The watchdog concluded that 1,326 cases either did not involve corruption, or that it was not going to probe them further because there was nothing suspicious, or that there was no corruption but that it would give recommendations to the institutions involved.
It sent 12 cases to the Prosecutor General’s office during the course of the year although the ACC has not provided figures for February, March or June. It rejected 86 cases last year although figures for May, June and August are not provided.
Some of the cases investigated date back years, including one from 2011.
“We forward to PG only cases that we can regard as corruption under the Anti-Corruption Act and articles in chapters 510 and 310 of the penal code which also falls under our mandate,” ACC information officer Hassan Manik told the Maldives Independent.
There was no corruption in the granting of 50 Hajj places to the first lady’s charitable foundation, it ruled.
The Sadaqat Foundation – which is run by First Lady Fathimath Ibrahim – faced multiple corruption allegations in 2016, including the allocation of 50 pilgrimage spots from the Islamic Ministry.

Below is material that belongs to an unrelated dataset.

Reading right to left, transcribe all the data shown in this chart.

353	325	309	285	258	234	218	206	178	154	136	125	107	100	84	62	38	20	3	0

The ACC, which concluded its investigation in November, said Islamic Ministry guidelines allowed the awarding of Hajj quotas to volunteer organisations and so there was no corruption.
In 2016, 63 out of 400 quotas reserved by the Islamic Ministry were given to volunteer organisations, it said. The Saudi government issued a total of 2,000 Hajj quotas that year.
Online news site VFP reported that the Sadaqat Foundation also received a Hajj allocation last year.
Last month Transparency International said the Maldives had made little to no progress in its efforts to combat corruption, falling 17 positions in country rankings.
In its 2017 Corruption Perception Index the Maldives had a score of 33 and a ranking of 112 out of 180, the same as Niger, Bolivia and El Salvador. In 2016 the Maldives’ score was 36 and its position was 95.
The CPI scores and ranks countries by their perceived level of public sector corruption using a scale of zero to 100, where zero is highly corrupt and 100 is very clean.
In October Transparency Maldives (TM) said only one corruption-related case reached conviction between 2010 and 2014, despite 175 cases being submitted for prosecution by the ACC.
At the time the NGO said the low conviction rate resulted from a lack of coordination between the ACC and the Prosecutor General’s office.